Ce que cet objet nous raconte.
Ancrée dans les recherches de terrain, les fonds muséaux et la littérature spécialisée — racontée avec respect pour le contexte dans lequel cet objet a vu le jour.
DOGON Figure de maternité en bronze (19e siècle, 15 cm)
Une figurine stylisée en bronze, de forme allongée, représentant une femme debout avec un enfant qui s'accroche à sa hanche/son torse. La figurine présente la coiffure classique du casque Dogon, des traits du visage saillants et une patine sombre, oxydée et légèrement incrustée.
1. Style esthétique et traits régionaux
Ce bronze transpose parfaitement la verticalité classique et allongée de la sculpture sur bois Dogon dans une forme métallique durable. L'affaiblissement radical du tronc et des membres souligne l'identité de la figure en tant qu'être spirituel, représentant probablement l'un des Nommo (les esprits créateurs originels) ou un fondateur de tribu vénéré. L'inclusion de l'enfant signifie le transfert réussi de la force vitale (nyama) du domaine spirituel vers le monde physique. La maternité Dogon est systématiquement codée comme un transfert de nyama et non comme une représentation de la maternité.
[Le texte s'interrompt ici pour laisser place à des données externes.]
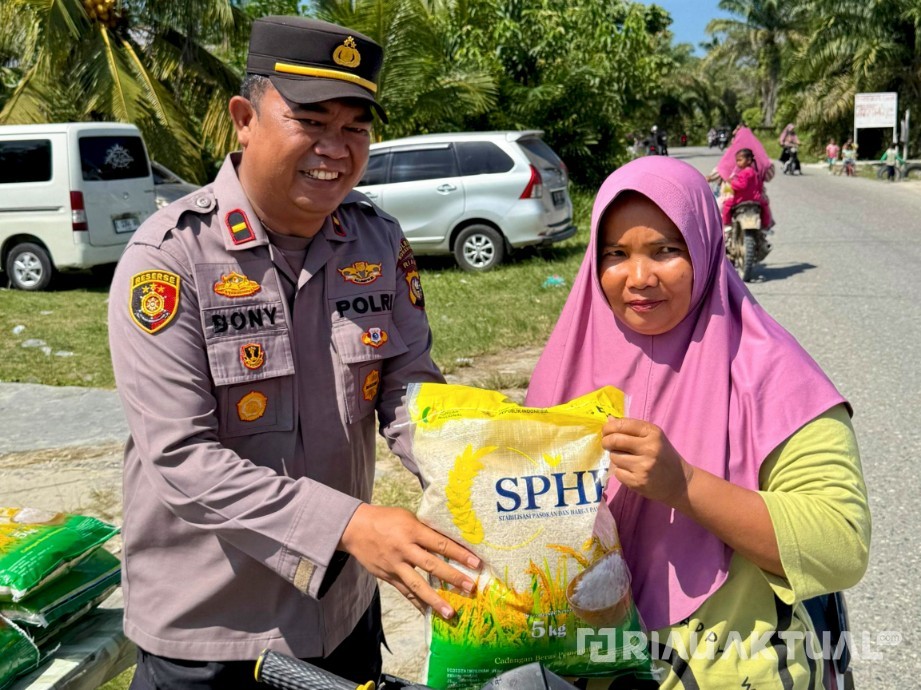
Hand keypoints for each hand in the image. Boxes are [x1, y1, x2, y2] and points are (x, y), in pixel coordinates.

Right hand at [339, 504, 479, 618]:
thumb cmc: (386, 518)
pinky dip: (417, 603)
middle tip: (470, 587)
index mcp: (412, 530)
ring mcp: (395, 565)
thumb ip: (425, 529)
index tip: (476, 563)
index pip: (440, 543)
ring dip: (435, 600)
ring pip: (417, 584)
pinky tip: (428, 614)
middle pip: (432, 565)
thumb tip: (449, 539)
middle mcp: (404, 549)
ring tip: (450, 613)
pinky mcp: (387, 576)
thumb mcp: (407, 516)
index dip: (459, 553)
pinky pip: (405, 592)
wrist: (355, 528)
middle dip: (452, 577)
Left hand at [601, 416, 692, 506]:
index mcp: (653, 433)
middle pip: (615, 440)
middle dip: (606, 441)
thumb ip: (631, 428)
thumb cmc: (663, 456)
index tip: (606, 431)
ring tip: (625, 459)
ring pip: (614, 457)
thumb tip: (609, 420)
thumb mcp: (653, 437)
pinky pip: (618, 473)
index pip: (623, 424)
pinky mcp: (638, 482)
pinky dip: (620, 472)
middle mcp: (649, 448)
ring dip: (615, 457)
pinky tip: (630, 471)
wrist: (680, 482)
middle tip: (607, 444)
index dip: (608, 427)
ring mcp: (644, 466)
2 Fonction rituelle et continuité de la filiation
Dans la société Dogon, assurer la continuité de la lignée est d'une importance capitale. Cette figure maternelle aurait été un élément central de l'autel biniou d'une famille. En offrant des libations et des prières à cette représentation particulière du pouvoir maternel, la famille voulait s'assurer des bénédictions pour la reproduction humaine, une naissance sans risque et la prospérité générale du foyer. L'iconographie de la mère et de son enfant évoque directement les craintes centrales des ménages dogons - la fragilité de la survie des nourrissons dans le climat du Sahel.
3. Patine physique et preuve d'âge
La surface du bronze présente une patine profonde et complexe, caractéristique d'une longue utilisation sur un autel. Elle ne présente pas de polissage commercial, mais montre au contraire des zones localisées d'oxydation de malachite (vert) et des traces de matières sacrificielles séchées et incrustées (probablement de la bouillie de millet ou de l'huile), noyées dans les creux de la sculpture. Ces phénomènes spécifiques d'altération environnementale et rituelle confirment l'authenticité de la sculpture du 19e siècle.